Alexei Navalny, Russia’s jailed opposition leader, has published a manifesto for the first time in his long and varied political career. Is this “better late than never”, or “too little, too late”?

The manifesto has fifteen points, but most discussion has centred on a small handful of them. Perhaps most notably, as well as calling for the unconditional withdrawal of troops and cooperation with international investigations into Russian war crimes, Navalny has made a U-turn on his prior position regarding Ukraine’s borders, particularly Crimea:

“What are Ukraine’s borders? They are similar to Russia’s — they’re internationally recognized and defined in 1991. Russia also recognized these borders back then, and it must recognize them today as well. There is nothing to discuss here.”
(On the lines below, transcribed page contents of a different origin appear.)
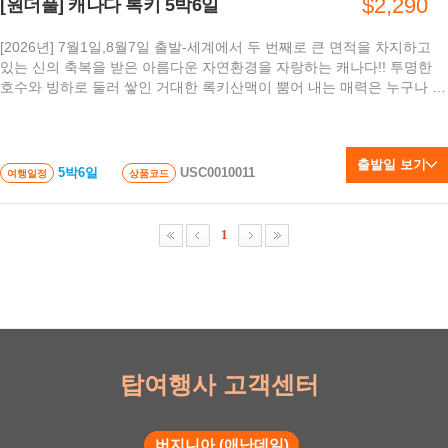
$2,290
[원더풀] 캐나다 록키 5박6일
[2026년] 7월1일,8월7일 출발-세계에서 두 번째로 큰 면적을 차지하고
있는 신의 축복을 받은 아름다운 자연환경을 자랑하는 캐나다!! 투명한
호수와 빙하로 둘러 쌓인 거대한 록키산맥이 뿜어 내는 매력은 누구나 한
번쯤 이곳에 가고 싶다는 생각이 들게 하기에 충분합니다.
출발일 보기
5박6일
USC0010011
여행일정
상품코드
1
탑여행사 고객센터
버지니아 (애난데일)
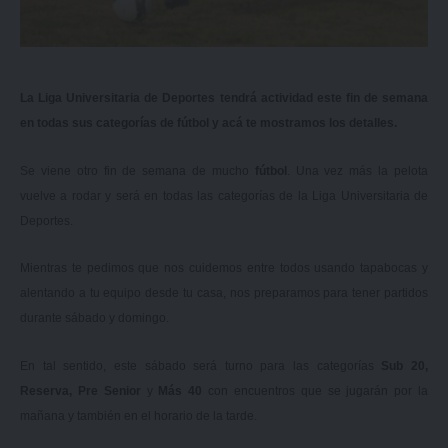
La Liga Universitaria de Deportes tendrá actividad este fin de semana
en todas sus categorías de fútbol y acá te mostramos los detalles.
Se viene otro fin de semana de mucho
fútbol
. Una vez más la pelota
vuelve a rodar y será en todas las categorías de la Liga Universitaria de
Deportes.
Mientras te pedimos que nos cuidemos entre todos usando tapabocas y
alentando a tu equipo desde tu casa, nos preparamos para tener partidos
durante sábado y domingo.
En tal sentido, este sábado será turno para las categorías
Sub 20,
Reserva, Pre Senior
y
Más 40
con encuentros que se jugarán por la
mañana y también en el horario de la tarde.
There may be “nothing to discuss” now, but a change has clearly taken place — in 2014, when asked whether he would return Crimea to Ukraine if he became leader of Russia, Navalny gave a now-famous line: “what, is Crimea just a sausage sandwich to be bandied back and forth?”. In 2016, he said that if he gained the leadership, Crimea would have a “proper referendum”. His 2023 position has been welcomed by many, and likely reflects a perceived shift in perspective from Navalny’s base, an attempt to reposition himself in the middle of the “sensible” Russian liberal population.

The other main talking point has proved more contentious. Given extensive and ongoing debates about Russian imperialism and collective responsibility, Navalny has placed a flag in the sand:

“Are all Russians inherently imperialistic? This is nonsense. For example, Belarus is also involved in the war against Ukraine. Does this mean that the Belarusians also have an imperial mindset? No, they merely also have a dictator in power. There will always be people with imperial views in Russia, just like in any other country with historical preconditions for this, but they are far from being the majority. There is no reason to weep and wail about it. Such people should be defeated in elections, just as both right-wing and left-wing radicals get defeated in developed countries.”
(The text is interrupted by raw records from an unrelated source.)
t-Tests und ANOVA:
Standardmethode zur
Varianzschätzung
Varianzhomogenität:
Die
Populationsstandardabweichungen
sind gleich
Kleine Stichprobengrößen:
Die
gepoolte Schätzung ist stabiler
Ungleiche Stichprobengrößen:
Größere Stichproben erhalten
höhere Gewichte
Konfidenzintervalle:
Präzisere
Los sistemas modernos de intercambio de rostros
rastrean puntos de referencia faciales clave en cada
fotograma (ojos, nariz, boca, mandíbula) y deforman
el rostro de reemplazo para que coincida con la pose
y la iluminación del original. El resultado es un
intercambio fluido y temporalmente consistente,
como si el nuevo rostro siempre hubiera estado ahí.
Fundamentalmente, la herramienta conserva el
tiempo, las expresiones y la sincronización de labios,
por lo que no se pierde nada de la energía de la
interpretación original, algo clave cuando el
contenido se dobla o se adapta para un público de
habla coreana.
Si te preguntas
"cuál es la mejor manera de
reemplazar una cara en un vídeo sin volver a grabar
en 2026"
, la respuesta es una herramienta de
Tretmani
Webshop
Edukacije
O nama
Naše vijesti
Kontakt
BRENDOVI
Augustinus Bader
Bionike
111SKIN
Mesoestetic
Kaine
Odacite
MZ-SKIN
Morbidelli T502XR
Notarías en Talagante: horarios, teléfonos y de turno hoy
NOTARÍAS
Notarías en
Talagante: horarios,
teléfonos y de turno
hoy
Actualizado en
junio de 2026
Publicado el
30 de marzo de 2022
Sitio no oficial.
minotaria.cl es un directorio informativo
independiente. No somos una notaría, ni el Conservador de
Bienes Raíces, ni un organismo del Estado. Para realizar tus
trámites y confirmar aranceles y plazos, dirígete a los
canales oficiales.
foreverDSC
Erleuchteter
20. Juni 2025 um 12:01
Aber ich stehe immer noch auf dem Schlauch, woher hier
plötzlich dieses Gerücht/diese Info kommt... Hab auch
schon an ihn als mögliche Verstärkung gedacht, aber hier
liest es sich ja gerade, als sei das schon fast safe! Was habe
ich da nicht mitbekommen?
Navalny is largely correct: imperialism is, first and foremost, the domination of one country’s ruling class over another country, rather than an interpersonal or cultural phenomenon (though the latter aspects can appear as symptoms of the former). While individual Russian people may express or exhibit conservative and imperialistic beliefs, they are not the arbiters nor the main perpetrators of Russian imperialism: that lies with Putin, his cabinet, and his army.

This will not, however, be particularly reassuring for many Ukrainians, who are all too aware of how the present invasion and war plays into a historical pattern of successive Russian governments repressing Ukrainian national identity.

Once upon a time Putin was, however foolishly, painted as the “sensible” candidate, a somber and astute statesman who wouldn’t make any brash decisions. This proved a costly mistake. It will be little comfort to the many Ukrainians whose lives and homes have been destroyed as a result of that mistake that Navalny, a man who in the past has been happy to ally with Russia’s nationalist and far right movements for gains in the polls, has now placed the blame for Russian imperialism solely at Putin’s feet.

None of this stops Navalny’s manifesto from being a broadly positive and constructive step for the Russian opposition. But whether he will be the one to implement the political programme he proposes is another question entirely. Navalny remains in prison with poor health, and will likely stay there as long as Putin and his party are in power. As Navalny himself is the only opposition candidate with anywhere near national recognition or popularity, his prospects for release in the short to medium term are looking slim.